I was way up north and on the way home spotted this one in a different lot and decided to buy it instead of the one with the seized motor...

I think they claim the return holes are too small and when you get a bit of gunk built up they can plug up and not allow oil to reach the pump.
 
Yes a lot of the designs are pretty crappy. The majority of AC/heater boxes are buried deep inside the dash and it;'s a massive PITA to work on 'em.

Most mechanics pick-up "trips" when doing specific jobs that saves them a LOT of time, none of which you save, as if the service manual says 5 hours, that's what you get charged.

In any case, a couple tricks I learned:

Captive belt: Put floor jack with a piece of wood under a solid spot of the engine (yes the oil pan is OK if flat, but make sure to use a piece of wood). Jack slightly, remove the engine mount, replace belt, reinstall engine mount.

1990-2000 GM V6 (sideways) rear plugs: Use a cherry picker to move the engine forward slightly to access the back plugs.

Some crazy tricks: When doing serious engine work on a F250/350 diesel, the techs will remove the body right off of the drivetrain. It takes them about 45-60 minutes and will allow them to save a ton of time on the drivetrain. It's quite impressive actually.

M_C

M_C
 
Yep, 1.5 years ago I had the AC recharged and it lasted about a day. The shop said the evap core had a leak. So this weekend I replaced it.

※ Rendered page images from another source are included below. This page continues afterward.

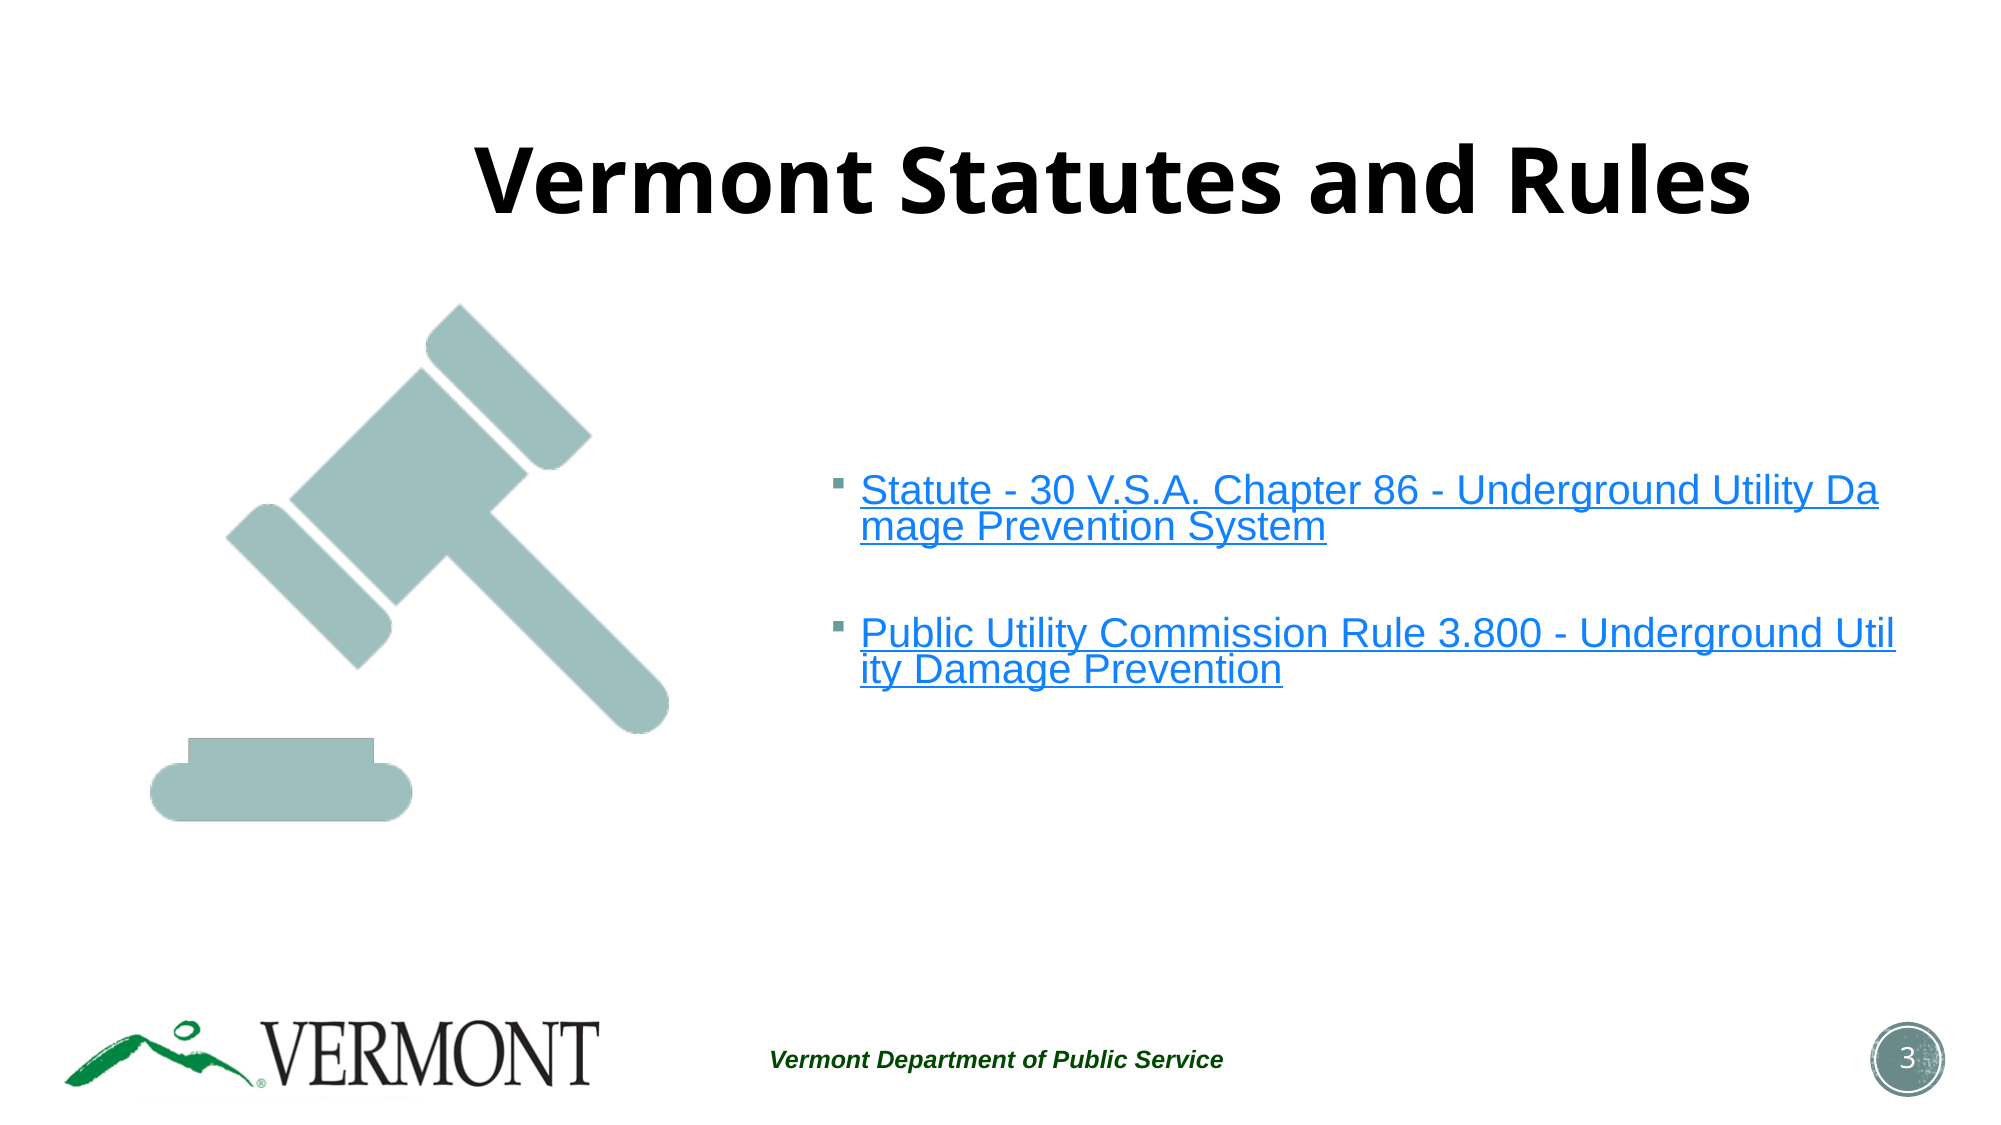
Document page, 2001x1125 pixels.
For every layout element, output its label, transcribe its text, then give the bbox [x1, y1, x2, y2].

slide_number 3 [1855, 1028, 1961, 1089]
picture [103, 258, 715, 869]
footer Vermont Department of Public Service [609, 1028, 1816, 1089]
title Vermont Statutes and Rules [459, 51, 1920, 316]
list Statute - 30 V.S.A. Chapter 86 - Underground Utility Damage Prevention System Public Utility Commission Rule 3.800 - Underground Utility Damage Prevention [815, 348, 1920, 1013]
picture [61, 1012, 609, 1097]
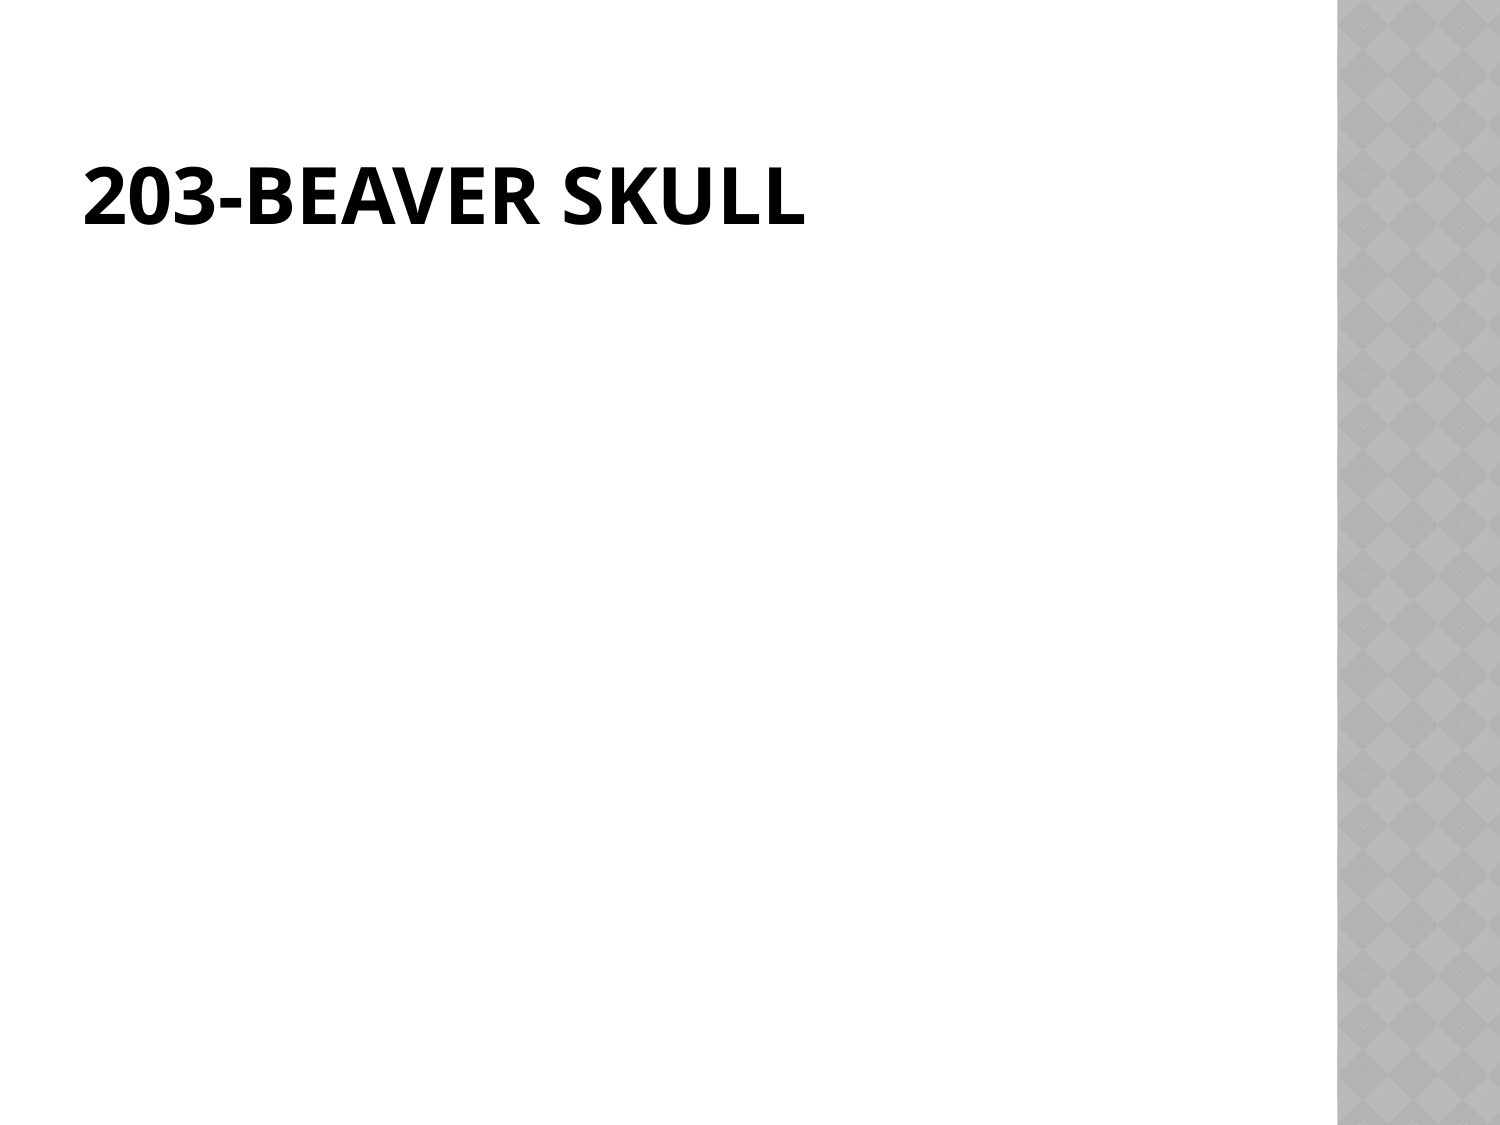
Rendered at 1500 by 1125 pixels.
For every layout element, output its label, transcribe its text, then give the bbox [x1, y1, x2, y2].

title 203-Beaver Skull [75, 52, 1263, 240]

I'd like to offer an invitation to the person responsible for designing the way the heater box mounts in this SUV. Come on over and I'll provide you a wonderful steak dinner and for dessert, a complimentary KICK IN THE NUTS!

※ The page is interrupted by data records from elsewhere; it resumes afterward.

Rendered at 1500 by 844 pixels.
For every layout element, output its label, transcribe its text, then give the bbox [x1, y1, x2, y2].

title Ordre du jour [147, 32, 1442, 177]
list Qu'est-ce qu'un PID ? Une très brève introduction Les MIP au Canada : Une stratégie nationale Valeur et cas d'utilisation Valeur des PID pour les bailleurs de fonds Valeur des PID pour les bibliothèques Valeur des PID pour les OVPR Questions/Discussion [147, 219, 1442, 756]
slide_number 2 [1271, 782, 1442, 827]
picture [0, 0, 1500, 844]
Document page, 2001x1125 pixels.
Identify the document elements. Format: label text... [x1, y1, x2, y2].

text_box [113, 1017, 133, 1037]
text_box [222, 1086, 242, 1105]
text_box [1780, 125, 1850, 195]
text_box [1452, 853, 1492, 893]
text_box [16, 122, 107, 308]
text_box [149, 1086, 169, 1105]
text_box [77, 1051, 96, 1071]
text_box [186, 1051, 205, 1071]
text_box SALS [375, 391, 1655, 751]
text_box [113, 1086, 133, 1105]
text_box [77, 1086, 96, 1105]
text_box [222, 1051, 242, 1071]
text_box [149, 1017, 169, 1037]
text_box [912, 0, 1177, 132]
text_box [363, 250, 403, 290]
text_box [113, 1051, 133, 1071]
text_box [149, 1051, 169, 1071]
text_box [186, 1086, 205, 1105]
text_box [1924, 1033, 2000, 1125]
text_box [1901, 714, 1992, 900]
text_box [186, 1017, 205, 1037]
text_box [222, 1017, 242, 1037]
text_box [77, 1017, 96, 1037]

Seriously. I knew ahead of time that I would have to remove the entire dash assembly, meaning dropping the steering wheel, just to remove the heater box to access the evap core and heater core (I replaced the heater core too because honestly, I knew ahead of time that I did NOT want to dig that box out of there again!

There are 4 nuts that hold the heater box in position. You access them from the engine compartment, then pull the box out once they are loose. Except some dipsht decided it would be an awesome idea to place one of the nuts directly behind the transmission dipstick tube! :mad:

At any rate, we got the box out and the evap core had apparently gone bad like the shop said. Found significant amounts of oil and tracing dye in the heater box and all over the old evap core. So crossing my fingers, my wife will had AC this summer.

So if anyone knows the engineer who designed that bolt location, let them know they are welcome to come on over to my place for a steak dinner and don't forget dessert!

Engineering Laws
Any design must contain at least one part which is obsolete, two parts which are unobtainable and three parts which are still under development.

Nothing ever gets built on schedule or within budget.

A failure will not appear till a unit has passed final inspection.

If you can’t fix it — document it.

The primary function of the design engineer is to make things difficult for the fabricator and impossible for the serviceman.
 
My wife drives a vw beetle. THe timing belt goes around the motor mount. Yeah, replacing a 27 dollar belt requires an engine hoist.

Brilliant.

That car was designed by a packaging engineer. It was all about cramming everything they could into that piece of crap.
Just put a piece of wood under the oil pan and use a floor jack, the way that everyone including your dealer does.
 
Also, FYI - I seriously doubt that single nut is going to really matter any for holding the heater box in place. So I left it out.

F me, but I was NOT going to spend another minute messing with it!

Now to send myself a reminder to call the AC recharge place and get some cool air in that thing!